Saved data entries
[Start of section]

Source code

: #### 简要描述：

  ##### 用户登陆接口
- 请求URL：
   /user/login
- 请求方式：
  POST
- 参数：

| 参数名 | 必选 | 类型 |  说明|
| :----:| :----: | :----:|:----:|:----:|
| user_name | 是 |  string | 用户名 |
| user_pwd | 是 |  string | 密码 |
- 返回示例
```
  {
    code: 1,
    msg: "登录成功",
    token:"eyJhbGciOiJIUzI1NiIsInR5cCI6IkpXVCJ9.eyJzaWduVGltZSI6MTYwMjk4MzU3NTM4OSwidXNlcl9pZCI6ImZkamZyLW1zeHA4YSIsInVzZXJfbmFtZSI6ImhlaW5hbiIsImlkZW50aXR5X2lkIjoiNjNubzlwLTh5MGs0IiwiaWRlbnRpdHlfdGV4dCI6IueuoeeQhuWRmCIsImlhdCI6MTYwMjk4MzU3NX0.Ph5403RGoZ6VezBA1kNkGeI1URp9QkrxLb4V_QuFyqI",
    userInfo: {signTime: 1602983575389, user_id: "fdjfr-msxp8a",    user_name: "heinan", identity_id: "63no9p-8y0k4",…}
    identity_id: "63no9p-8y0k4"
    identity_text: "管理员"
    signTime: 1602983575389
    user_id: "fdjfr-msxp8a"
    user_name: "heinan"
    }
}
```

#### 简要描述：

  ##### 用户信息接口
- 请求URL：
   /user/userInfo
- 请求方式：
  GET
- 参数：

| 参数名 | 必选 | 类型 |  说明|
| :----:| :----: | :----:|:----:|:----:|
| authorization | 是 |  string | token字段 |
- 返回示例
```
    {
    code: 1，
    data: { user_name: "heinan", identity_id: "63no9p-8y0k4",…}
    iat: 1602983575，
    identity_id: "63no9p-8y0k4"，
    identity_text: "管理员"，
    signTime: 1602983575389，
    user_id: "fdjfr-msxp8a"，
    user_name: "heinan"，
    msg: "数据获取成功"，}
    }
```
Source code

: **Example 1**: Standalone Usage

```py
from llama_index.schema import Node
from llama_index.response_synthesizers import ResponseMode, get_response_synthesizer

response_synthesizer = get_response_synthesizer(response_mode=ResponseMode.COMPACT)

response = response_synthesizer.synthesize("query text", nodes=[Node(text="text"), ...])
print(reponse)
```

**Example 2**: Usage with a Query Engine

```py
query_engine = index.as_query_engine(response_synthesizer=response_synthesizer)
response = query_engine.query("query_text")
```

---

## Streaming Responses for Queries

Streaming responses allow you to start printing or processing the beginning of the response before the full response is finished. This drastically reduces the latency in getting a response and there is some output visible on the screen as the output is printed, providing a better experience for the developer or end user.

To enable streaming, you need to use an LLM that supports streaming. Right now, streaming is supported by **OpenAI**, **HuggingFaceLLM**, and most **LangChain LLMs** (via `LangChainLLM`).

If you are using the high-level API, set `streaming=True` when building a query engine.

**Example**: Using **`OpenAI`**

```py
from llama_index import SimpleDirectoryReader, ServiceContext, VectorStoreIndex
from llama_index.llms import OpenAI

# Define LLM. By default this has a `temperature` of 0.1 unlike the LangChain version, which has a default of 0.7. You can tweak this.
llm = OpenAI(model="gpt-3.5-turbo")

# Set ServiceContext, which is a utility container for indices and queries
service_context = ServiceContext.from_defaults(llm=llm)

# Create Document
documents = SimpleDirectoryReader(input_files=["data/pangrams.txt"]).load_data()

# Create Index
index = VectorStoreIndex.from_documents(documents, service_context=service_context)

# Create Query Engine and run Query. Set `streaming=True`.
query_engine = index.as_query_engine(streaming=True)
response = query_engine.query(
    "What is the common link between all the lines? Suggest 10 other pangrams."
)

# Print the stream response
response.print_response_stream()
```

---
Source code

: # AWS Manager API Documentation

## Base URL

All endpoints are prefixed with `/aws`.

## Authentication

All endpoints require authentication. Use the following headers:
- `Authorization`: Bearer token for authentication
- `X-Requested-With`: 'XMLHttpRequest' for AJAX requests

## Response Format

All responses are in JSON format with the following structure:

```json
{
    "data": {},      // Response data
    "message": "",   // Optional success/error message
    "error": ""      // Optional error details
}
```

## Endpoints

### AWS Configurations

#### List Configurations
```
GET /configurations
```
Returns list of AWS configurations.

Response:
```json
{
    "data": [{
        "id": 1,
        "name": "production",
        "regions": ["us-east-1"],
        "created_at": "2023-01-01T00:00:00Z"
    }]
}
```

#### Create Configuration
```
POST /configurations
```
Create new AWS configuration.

[End of section]

Work instruction
Only an exact transcription of all the records above counts as an answer.

Task answer
Source code

: #### 简要描述：

  ##### 用户登陆接口
- 请求URL：
   /user/login
- 请求方式：
  POST
- 参数：

| 参数名 | 必选 | 类型 |  说明|
| :----:| :----: | :----:|:----:|:----:|
| user_name | 是 |  string | 用户名 |
| user_pwd | 是 |  string | 密码 |
- 返回示例
```
  {
    code: 1,
    msg: "登录成功",
    token:"eyJhbGciOiJIUzI1NiIsInR5cCI6IkpXVCJ9.eyJzaWduVGltZSI6MTYwMjk4MzU3NTM4OSwidXNlcl9pZCI6ImZkamZyLW1zeHA4YSIsInVzZXJfbmFtZSI6ImhlaW5hbiIsImlkZW50aXR5X2lkIjoiNjNubzlwLTh5MGs0IiwiaWRlbnRpdHlfdGV4dCI6IueuoeeQhuWRmCIsImlhdCI6MTYwMjk4MzU3NX0.Ph5403RGoZ6VezBA1kNkGeI1URp9QkrxLb4V_QuFyqI",
    userInfo: {signTime: 1602983575389, user_id: "fdjfr-msxp8a",    user_name: "heinan", identity_id: "63no9p-8y0k4",…}
    identity_id: "63no9p-8y0k4"
    identity_text: "管理员"
    signTime: 1602983575389
    user_id: "fdjfr-msxp8a"
    user_name: "heinan"
    }
}
```

#### 简要描述：

  ##### 用户信息接口
- 请求URL：
   /user/userInfo
- 请求方式：
  GET
- 参数：

| 参数名 | 必选 | 类型 |  说明|
| :----:| :----: | :----:|:----:|:----:|
| authorization | 是 |  string | token字段 |
- 返回示例
```
    {
    code: 1，
    data: { user_name: "heinan", identity_id: "63no9p-8y0k4",…}
    iat: 1602983575，
    identity_id: "63no9p-8y0k4"，
    identity_text: "管理员"，
    signTime: 1602983575389，
    user_id: "fdjfr-msxp8a"，
    user_name: "heinan"，
    msg: "数据获取成功"，}
    }
```
Source code

: **Example 1**: Standalone Usage

```py
from llama_index.schema import Node
from llama_index.response_synthesizers import ResponseMode, get_response_synthesizer

response_synthesizer = get_response_synthesizer(response_mode=ResponseMode.COMPACT)

response = response_synthesizer.synthesize("query text", nodes=[Node(text="text"), ...])
print(reponse)
```

**Example 2**: Usage with a Query Engine

```py
query_engine = index.as_query_engine(response_synthesizer=response_synthesizer)
response = query_engine.query("query_text")
```

---

## Streaming Responses for Queries

Streaming responses allow you to start printing or processing the beginning of the response before the full response is finished. This drastically reduces the latency in getting a response and there is some output visible on the screen as the output is printed, providing a better experience for the developer or end user.

To enable streaming, you need to use an LLM that supports streaming. Right now, streaming is supported by **OpenAI**, **HuggingFaceLLM**, and most **LangChain LLMs** (via `LangChainLLM`).

If you are using the high-level API, set `streaming=True` when building a query engine.

**Example**: Using **`OpenAI`**

```py
from llama_index import SimpleDirectoryReader, ServiceContext, VectorStoreIndex
from llama_index.llms import OpenAI

# Define LLM. By default this has a `temperature` of 0.1 unlike the LangChain version, which has a default of 0.7. You can tweak this.
llm = OpenAI(model="gpt-3.5-turbo")

# Set ServiceContext, which is a utility container for indices and queries
service_context = ServiceContext.from_defaults(llm=llm)

# Create Document
documents = SimpleDirectoryReader(input_files=["data/pangrams.txt"]).load_data()

# Create Index
index = VectorStoreIndex.from_documents(documents, service_context=service_context)

# Create Query Engine and run Query. Set `streaming=True`.
query_engine = index.as_query_engine(streaming=True)
response = query_engine.query(
    "What is the common link between all the lines? Suggest 10 other pangrams."
)

# Print the stream response
response.print_response_stream()
```

---
Source code

: # AWS Manager API Documentation

## Base URL

All endpoints are prefixed with `/aws`.

## Authentication

All endpoints require authentication. Use the following headers:
- `Authorization`: Bearer token for authentication
- `X-Requested-With`: 'XMLHttpRequest' for AJAX requests

## Response Format

All responses are in JSON format with the following structure:

```json
{
    "data": {},      // Response data
    "message": "",   // Optional success/error message
    "error": ""      // Optional error details
}
```

## Endpoints

### AWS Configurations

#### List Configurations
```
GET /configurations
```
Returns list of AWS configurations.

Response:
```json
{
    "data": [{
        "id": 1,
        "name": "production",
        "regions": ["us-east-1"],
        "created_at": "2023-01-01T00:00:00Z"
    }]
}
```

#### Create Configuration
```
POST /configurations
```
Create new AWS configuration.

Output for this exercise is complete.